Anton le puso las manos sobre los hombros y con delicadeza la empujó hacia la puerta.

Vera se giró para besarlo. La boca de Anton era cálida y la enlazó al instante por la cintura.

—Eres preciosa —susurró él, besándole el cabello.

—Te quiero más que nada en el mundo —dijo ella, con voz implorante—. Si vamos a casarnos, tienes que tratarme como una mujer, no como una niña.

Anton la cogió en brazos y la llevó hasta la cama. Le quitó el vestido y le desabrochó el sujetador.

Vera, tumbada sobre las sábanas de seda, fijó la mirada en el torso liso de Anton, cuya boca se deslizó por el vientre de ella y se detuvo al alcanzar los muslos. Cuando levantó la vista, sus ojos estaban llenos de duda.

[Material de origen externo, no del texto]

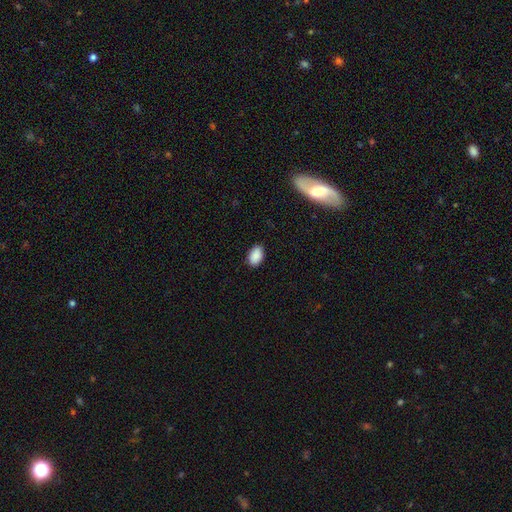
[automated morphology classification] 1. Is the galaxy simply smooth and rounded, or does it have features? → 90% smooth, 7% star or artifact, 3% featured or disk.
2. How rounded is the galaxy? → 91% in between, 8% round, 1% cigar-shaped.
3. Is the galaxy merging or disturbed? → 87% none, 10% minor disturbance, 2% major disturbance, 1% merger.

—¿Estás segura? —preguntó—. Podemos parar y ponernos a dormir.

De pronto, Vera se sintió invadida por una terrible sensación de pérdida. Edith deseando que Stefan volviera a casa aun sabiendo que jamás volvería. Su madre y su padre entrando en el dormitorio después de pasar una velada en la ópera; el susurro de la tela del vestido de noche de su madre y la imagen de su padre, con un abrigo de lana de cachemira.

—Nunca había estado más segura de nada —dijo, asintiendo y atrayéndolo hacia ella.

Abrió las piernas y notó la presión de algo duro en su interior. Se mordió el labio e hizo caso omiso a la punzada de dolor, al desgarro de la piel.

Cerró los ojos e intentó seguir el ritmo que marcaba Anton. Se movía rápido, como si estuviera corriendo una carrera. Y, de repente, se paró y emitió un gemido. Luego, se dejó caer sobre ella con tanta fuerza que Vera pensó que acabaría aplastada.

Se quedó así, a oscuras, escuchando la respiración de Anton. Ahora estaban unidos y nunca jamás volvería a dudar sobre su futuro en común.